July 31, 2003|by DAVE McMILLION

CHARLES TOWN, W.Va. - Following in his father's footsteps, local resident Rod Snyder has announced his intention to run next year for the seat held by Del. John Doyle.

Snyder, 23, who will face Doyle in the Democratic primary election next May, is the son of Sen. Herb Snyder, who announced on Tuesday that he was running for his 16th Senatorial District seat again next year.

Although Snyder said he had conversations with his father about running, he said his dad never urged him to run.

In fact, Snyder said his father seemed surprised when he began thinking seriously about running 18 months ago.

"He was sort of taken aback. I don't think he expected it. I think he would have preferred that I was a lawyer and making a lot of money," Snyder said, laughing.

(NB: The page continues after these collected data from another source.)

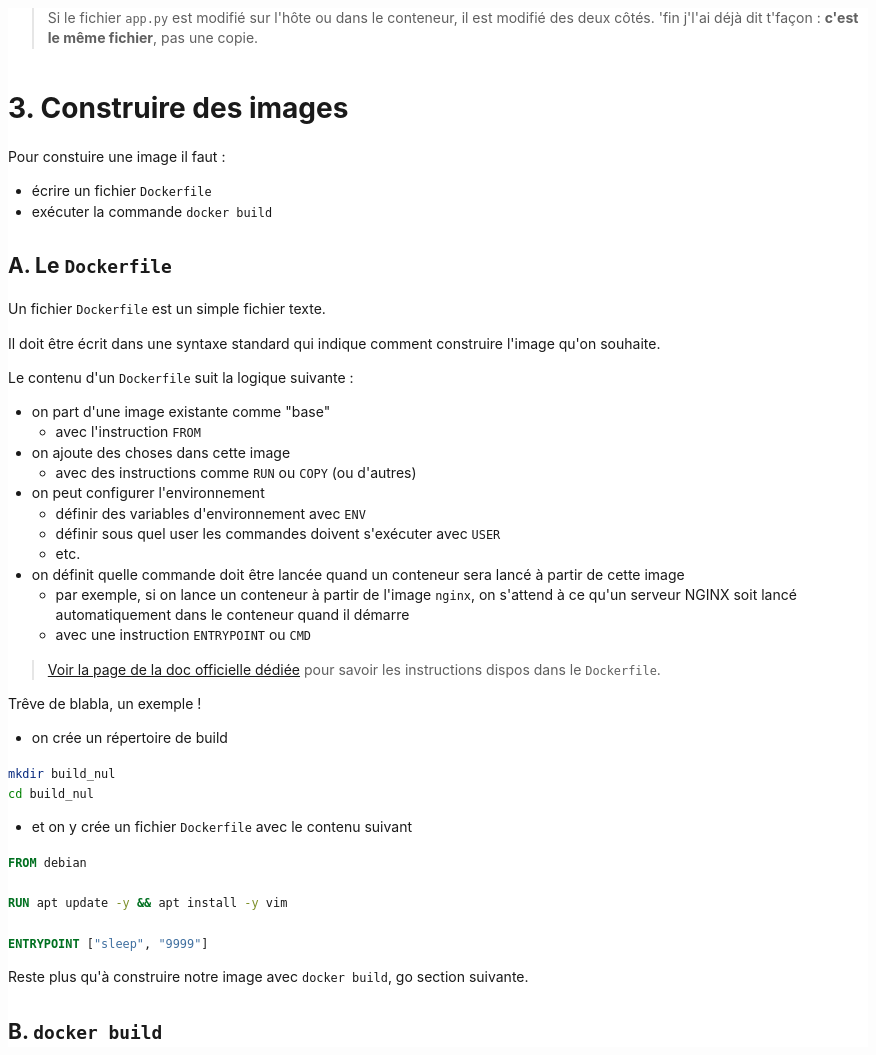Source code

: > Si le fichier `app.py` est modifié sur l'hôte ou dans le conteneur, il est modifié des deux côtés. 'fin j'l'ai déjà dit t'façon : **c'est le même fichier**, pas une copie.

# 3. Construire des images

Pour constuire une image il faut :

- écrire un fichier `Dockerfile`
- exécuter la commande `docker build`

## A. Le `Dockerfile`

Un fichier `Dockerfile` est un simple fichier texte.

Il doit être écrit dans une syntaxe standard qui indique comment construire l'image qu'on souhaite.

Le contenu d'un `Dockerfile` suit la logique suivante :

- on part d'une image existante comme "base"
  - avec l'instruction `FROM`
- on ajoute des choses dans cette image
  - avec des instructions comme `RUN` ou `COPY` (ou d'autres)
- on peut configurer l'environnement
  - définir des variables d'environnement avec `ENV`
  - définir sous quel user les commandes doivent s'exécuter avec `USER`
  - etc.
- on définit quelle commande doit être lancée quand un conteneur sera lancé à partir de cette image
  - par exemple, si on lance un conteneur à partir de l'image `nginx`, on s'attend à ce qu'un serveur NGINX soit lancé automatiquement dans le conteneur quand il démarre
  - avec une instruction `ENTRYPOINT` ou `CMD`

> [Voir la page de la doc officielle dédiée](https://docs.docker.com/engine/reference/builder/) pour savoir les instructions dispos dans le `Dockerfile`.

Trêve de blabla, un exemple !

- on crée un répertoire de build

```bash
mkdir build_nul
cd build_nul
```

- et on y crée un fichier `Dockerfile` avec le contenu suivant

```Dockerfile
FROM debian

RUN apt update -y && apt install -y vim

ENTRYPOINT ["sleep", "9999"]
```

Reste plus qu'à construire notre image avec `docker build`, go section suivante.

## B. `docker build`
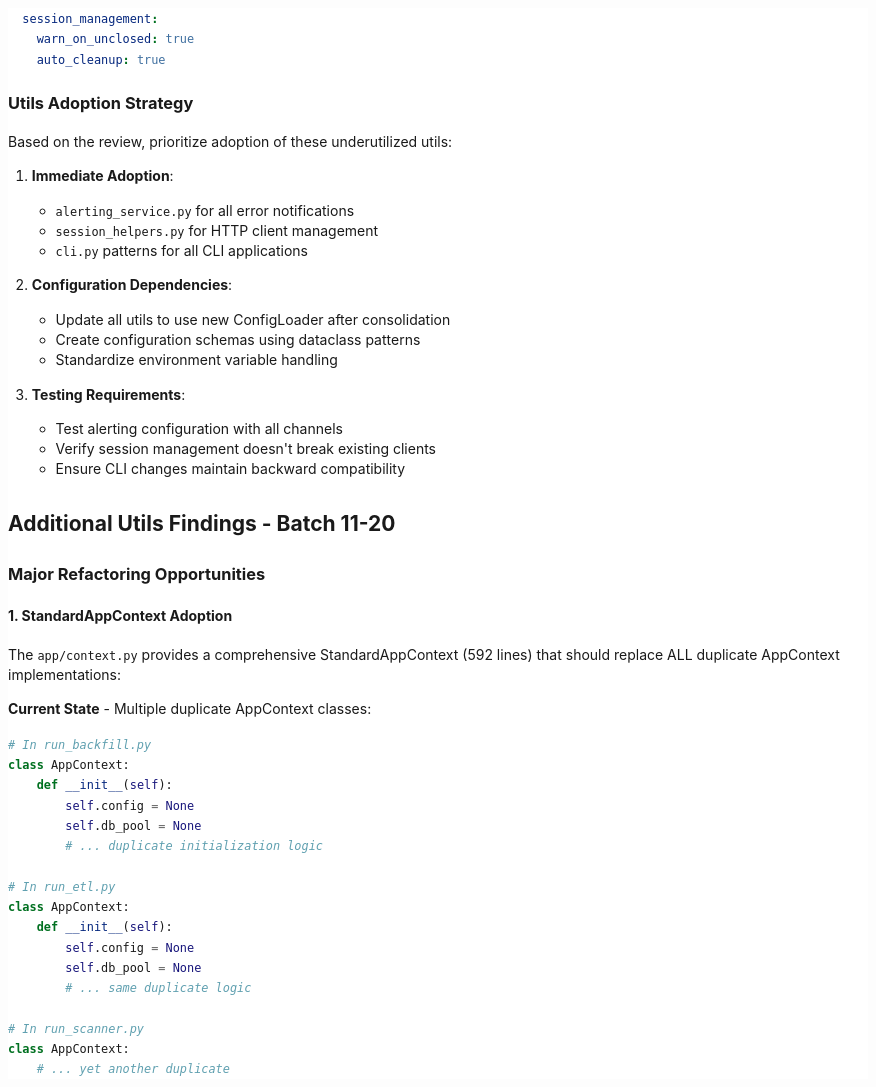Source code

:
 ```yaml
  session_management:
    warn_on_unclosed: true
    auto_cleanup: true
```

### Utils Adoption Strategy

Based on the review, prioritize adoption of these underutilized utils:

1. **Immediate Adoption**:
   - `alerting_service.py` for all error notifications
   - `session_helpers.py` for HTTP client management
   - `cli.py` patterns for all CLI applications

2. **Configuration Dependencies**:
   - Update all utils to use new ConfigLoader after consolidation
   - Create configuration schemas using dataclass patterns
   - Standardize environment variable handling

3. **Testing Requirements**:
   - Test alerting configuration with all channels
   - Verify session management doesn't break existing clients
   - Ensure CLI changes maintain backward compatibility

## Additional Utils Findings - Batch 11-20

### Major Refactoring Opportunities

#### 1. StandardAppContext Adoption

The `app/context.py` provides a comprehensive StandardAppContext (592 lines) that should replace ALL duplicate AppContext implementations:

**Current State** - Multiple duplicate AppContext classes:
```python
# In run_backfill.py
class AppContext:
    def __init__(self):
        self.config = None
        self.db_pool = None
        # ... duplicate initialization logic

# In run_etl.py  
class AppContext:
    def __init__(self):
        self.config = None
        self.db_pool = None
        # ... same duplicate logic

# In run_scanner.py
class AppContext:
    # ... yet another duplicate
```
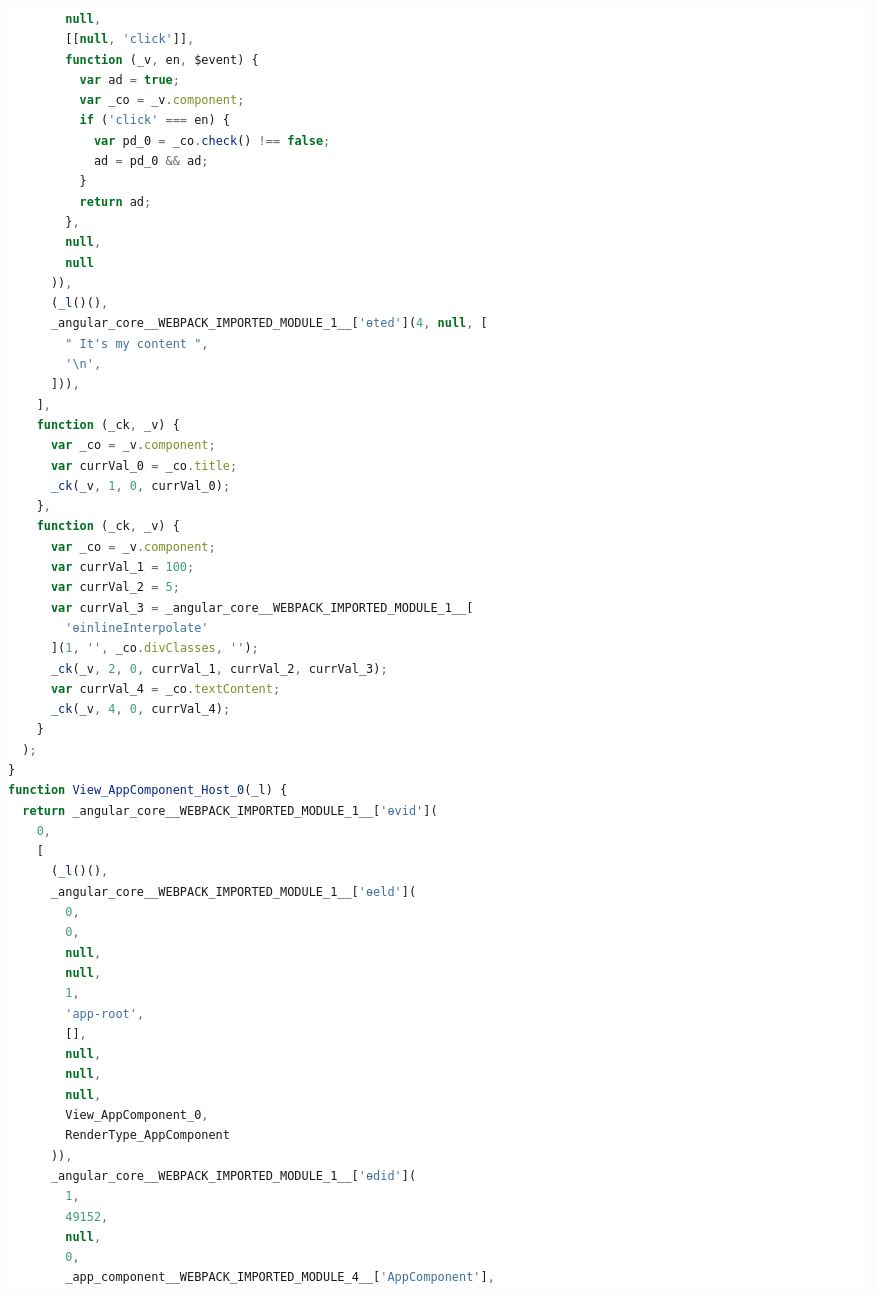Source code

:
 ```ts
        null,
        [[null, 'click']],
        function (_v, en, $event) {
          var ad = true;
          var _co = _v.component;
          if ('click' === en) {
            var pd_0 = _co.check() !== false;
            ad = pd_0 && ad;
          }
          return ad;
        },
        null,
        null
      )),
      (_l()(),
      _angular_core__WEBPACK_IMPORTED_MODULE_1__['ɵted'](4, null, [
        " It's my content ",
        '\n',
      ])),
    ],
    function (_ck, _v) {
      var _co = _v.component;
      var currVal_0 = _co.title;
      _ck(_v, 1, 0, currVal_0);
    },
    function (_ck, _v) {
      var _co = _v.component;
      var currVal_1 = 100;
      var currVal_2 = 5;
      var currVal_3 = _angular_core__WEBPACK_IMPORTED_MODULE_1__[
        'ɵinlineInterpolate'
      ](1, '', _co.divClasses, '');
      _ck(_v, 2, 0, currVal_1, currVal_2, currVal_3);
      var currVal_4 = _co.textContent;
      _ck(_v, 4, 0, currVal_4);
    }
  );
}
function View_AppComponent_Host_0(_l) {
  return _angular_core__WEBPACK_IMPORTED_MODULE_1__['ɵvid'](
    0,
    [
      (_l()(),
      _angular_core__WEBPACK_IMPORTED_MODULE_1__['ɵeld'](
        0,
        0,
        null,
        null,
        1,
        'app-root',
        [],
        null,
        null,
        null,
        View_AppComponent_0,
        RenderType_AppComponent
      )),
      _angular_core__WEBPACK_IMPORTED_MODULE_1__['ɵdid'](
        1,
        49152,
        null,
        0,
        _app_component__WEBPACK_IMPORTED_MODULE_4__['AppComponent'],
```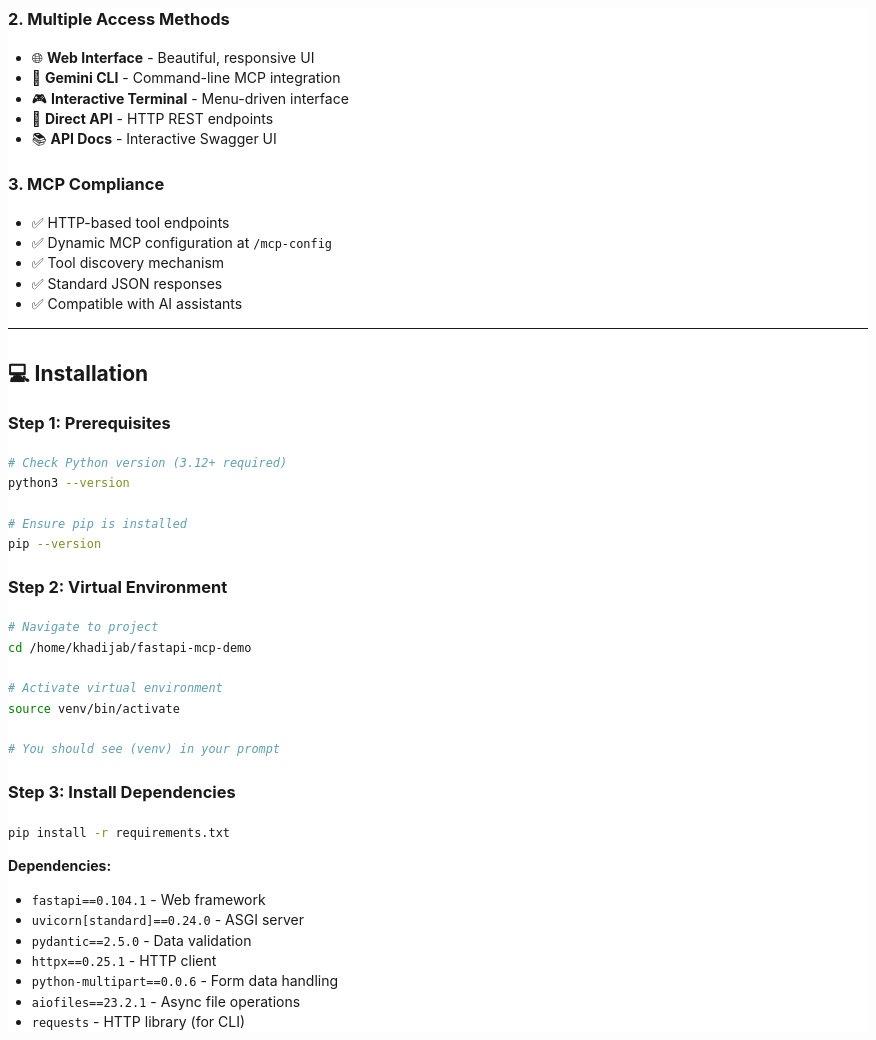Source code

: ### 2. Multiple Access Methods

- 🌐 **Web Interface** - Beautiful, responsive UI
- 🤖 **Gemini CLI** - Command-line MCP integration
- 🎮 **Interactive Terminal** - Menu-driven interface
- 📡 **Direct API** - HTTP REST endpoints
- 📚 **API Docs** - Interactive Swagger UI

### 3. MCP Compliance

- ✅ HTTP-based tool endpoints
- ✅ Dynamic MCP configuration at `/mcp-config`
- ✅ Tool discovery mechanism
- ✅ Standard JSON responses
- ✅ Compatible with AI assistants

---

## 💻 Installation

### Step 1: Prerequisites

```bash
# Check Python version (3.12+ required)
python3 --version

# Ensure pip is installed
pip --version
```

### Step 2: Virtual Environment

```bash
# Navigate to project
cd /home/khadijab/fastapi-mcp-demo

# Activate virtual environment
source venv/bin/activate

# You should see (venv) in your prompt
```

### Step 3: Install Dependencies

```bash
pip install -r requirements.txt
```

**Dependencies:**
- `fastapi==0.104.1` - Web framework
- `uvicorn[standard]==0.24.0` - ASGI server
- `pydantic==2.5.0` - Data validation
- `httpx==0.25.1` - HTTP client
- `python-multipart==0.0.6` - Form data handling
- `aiofiles==23.2.1` - Async file operations
- `requests` - HTTP library (for CLI)
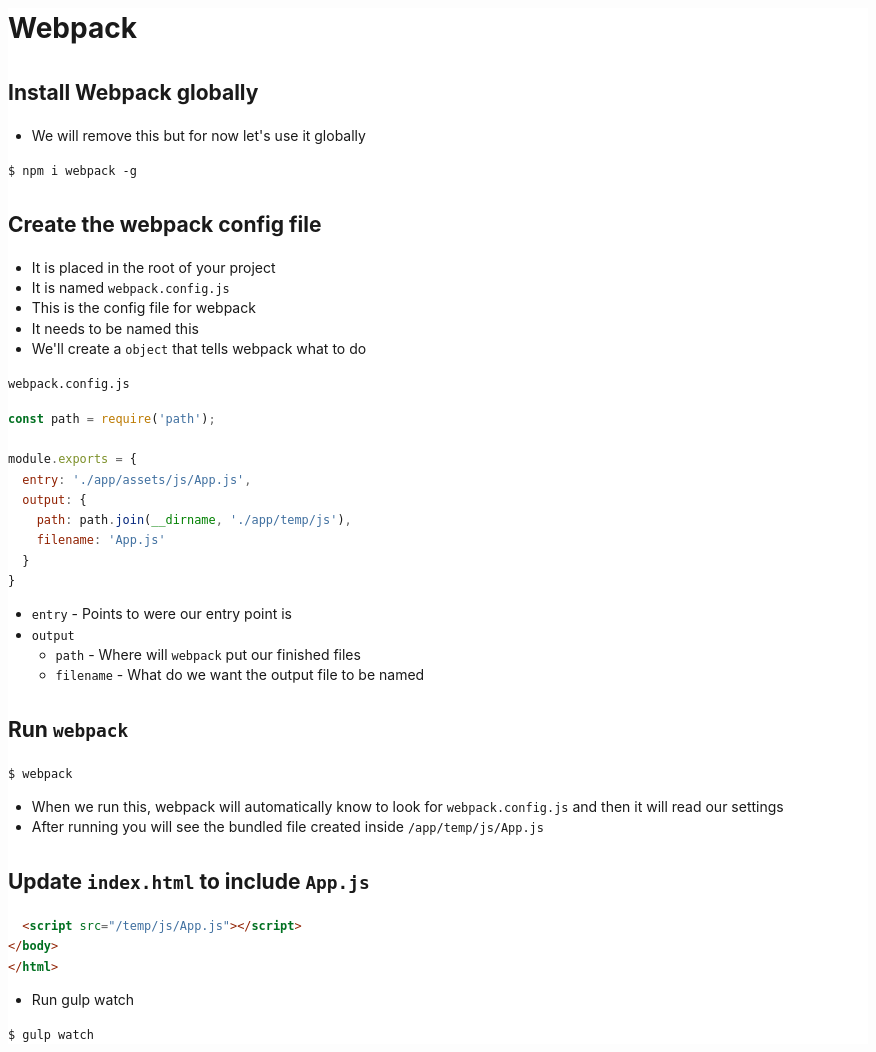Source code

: # Webpack
## Install Webpack globally
* We will remove this but for now let's use it globally

`$ npm i webpack -g`

## Create the webpack config file
* It is placed in the root of your project
* It is named `webpack.config.js`
* This is the config file for webpack
* It needs to be named this
* We'll create a `object` that tells webpack what to do

`webpack.config.js`

```js
const path = require('path');

module.exports = {
  entry: './app/assets/js/App.js',
  output: {
    path: path.join(__dirname, './app/temp/js'),
    filename: 'App.js'
  }
}
```

* `entry` - Points to were our entry point is
* `output` 
    - `path` - Where will `webpack` put our finished files
    - `filename` - What do we want the output file to be named

## Run `webpack`
`$ webpack`

* When we run this, webpack will automatically know to look for `webpack.config.js` and then it will read our settings
* After running you will see the bundled file created inside `/app/temp/js/App.js`

## Update `index.html` to include `App.js`

```html
  <script src="/temp/js/App.js"></script>
</body>
</html>
```

* Run gulp watch

`$ gulp watch`
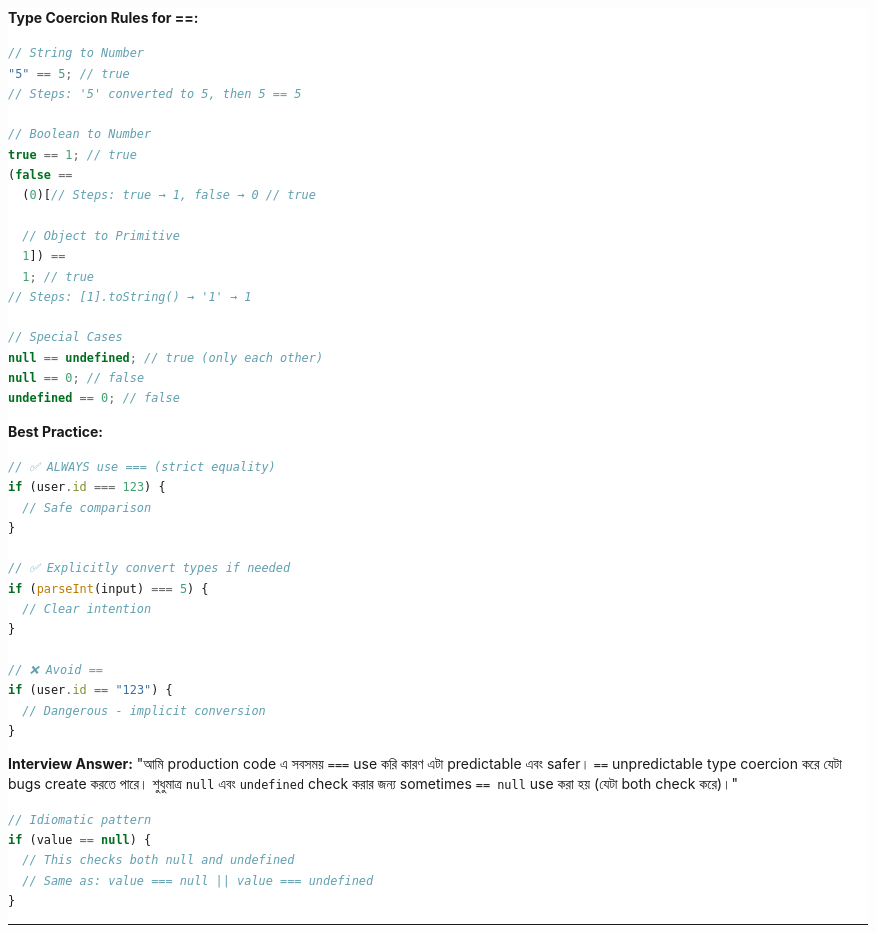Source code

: **Type Coercion Rules for ==:**

```javascript
// String to Number
"5" == 5; // true
// Steps: '5' converted to 5, then 5 == 5

// Boolean to Number
true == 1; // true
(false ==
  (0)[// Steps: true → 1, false → 0 // true

  // Object to Primitive
  1]) ==
  1; // true
// Steps: [1].toString() → '1' → 1

// Special Cases
null == undefined; // true (only each other)
null == 0; // false
undefined == 0; // false
```

**Best Practice:**

```javascript
// ✅ ALWAYS use === (strict equality)
if (user.id === 123) {
  // Safe comparison
}

// ✅ Explicitly convert types if needed
if (parseInt(input) === 5) {
  // Clear intention
}

// ❌ Avoid ==
if (user.id == "123") {
  // Dangerous - implicit conversion
}
```

**Interview Answer:**
"আমি production code এ সবসময় `===` use করি কারণ এটা predictable এবং safer। `==` unpredictable type coercion করে যেটা bugs create করতে পারে। শুধুমাত্র `null` এবং `undefined` check করার জন্য sometimes `== null` use করা হয় (যেটা both check করে)।"

```javascript
// Idiomatic pattern
if (value == null) {
  // This checks both null and undefined
  // Same as: value === null || value === undefined
}
```

---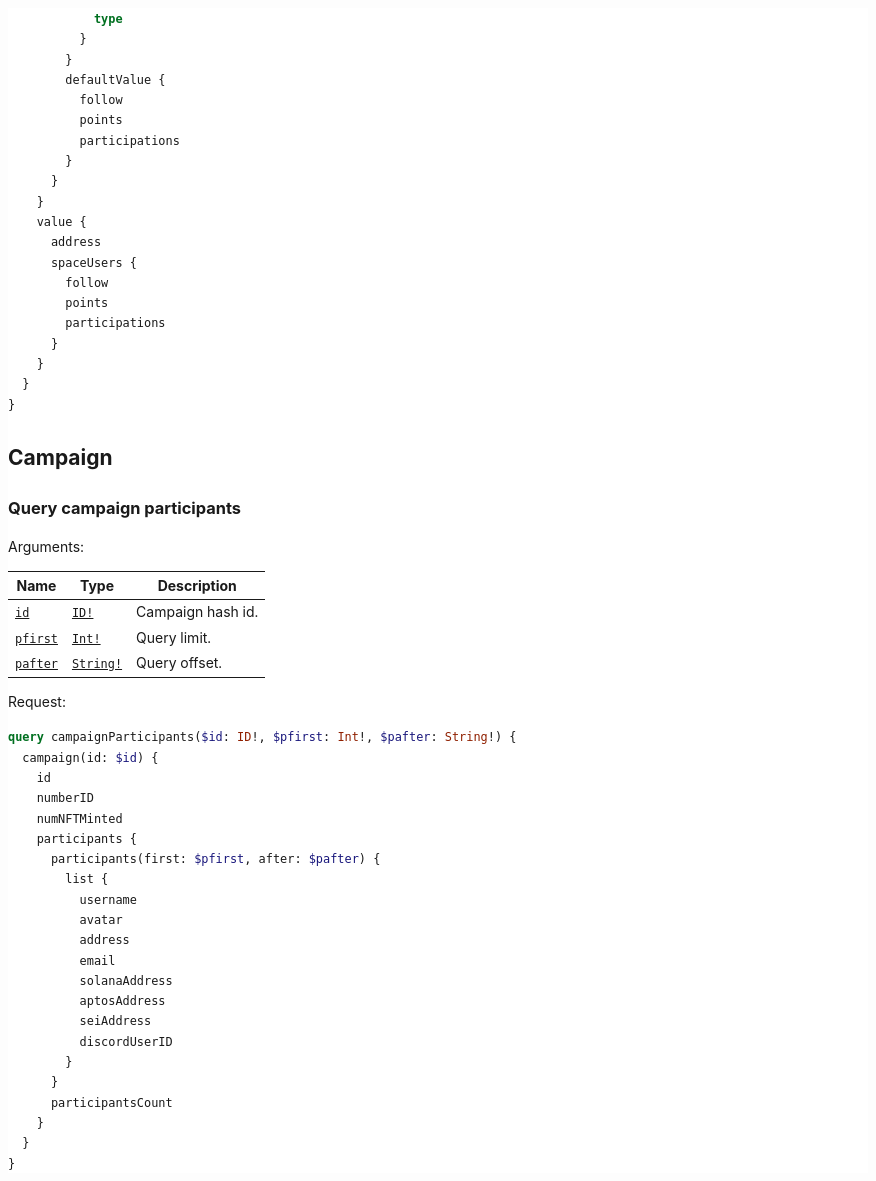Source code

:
 ```graphql
            type
          }
        }
        defaultValue {
          follow
          points
          participations
        }
      }
    }
    value {
      address
      spaceUsers {
        follow
        points
        participations
      }
    }
  }
}
```

## Campaign

### Query campaign participants

Arguments:

| Name                                                                     | Type                                                        | Description       |
| ------------------------------------------------------------------------ | ----------------------------------------------------------- | ----------------- |
| [`id`](../6-graphql-api/references/queries/campaign.mdx)                 | [`ID!`](../6-graphql-api/references/scalars/id.mdx)         | Campaign hash id. |
| [`pfirst`](../6-graphql-api/references/objects/campaign-participant.mdx) | [`Int!`](../6-graphql-api/references/scalars/int.mdx)       | Query limit.      |
| [`pafter`](../6-graphql-api/references/objects/campaign-participant.mdx) | [`String!`](../6-graphql-api/references/scalars/string.mdx) | Query offset.     |

Request:

```graphql
query campaignParticipants($id: ID!, $pfirst: Int!, $pafter: String!) {
  campaign(id: $id) {
    id
    numberID
    numNFTMinted
    participants {
      participants(first: $pfirst, after: $pafter) {
        list {
          username
          avatar
          address
          email
          solanaAddress
          aptosAddress
          seiAddress
          discordUserID
        }
      }
      participantsCount
    }
  }
}
```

Snyder said he is running for the Legislature because he is interested in local issues, including getting enough funding for local schools. He said he believes he can motivate young people to get involved in politics.

Snyder said he is interested in exploring ways of improving patient care and reducing health-care costs, seeking the money Jefferson County needs for a second high school, accelerating widening of W.Va. 9 and making sure high-growth counties have enough school funding.

Snyder said he realizes lawmakers have to be cognizant of the Recht decision when dealing with school funding, but he said he thinks minor changes in state laws can be made to get growing counties the school funding they need.

The Recht decision was a 1982 Kanawha County Circuit Court decision that directed how school funding would be managed in the state.

The ruling said the state's method of paying for public education was unconstitutional because it favored wealthier counties by relying too heavily on county taxes. Judge Arthur Recht, who handed down the 1982 decision, said funding to counties must be equal.

Snyder said he wants to convince young people to get more involved in politics and make them realize that the decisions government makes today will affect them when they get older.

"It's a shame we don't take more of an interest," said Snyder, who graduated magna cum laude from Eastern University, was the student body president there, and has completed course work toward a master's degree in legislative affairs at George Washington University.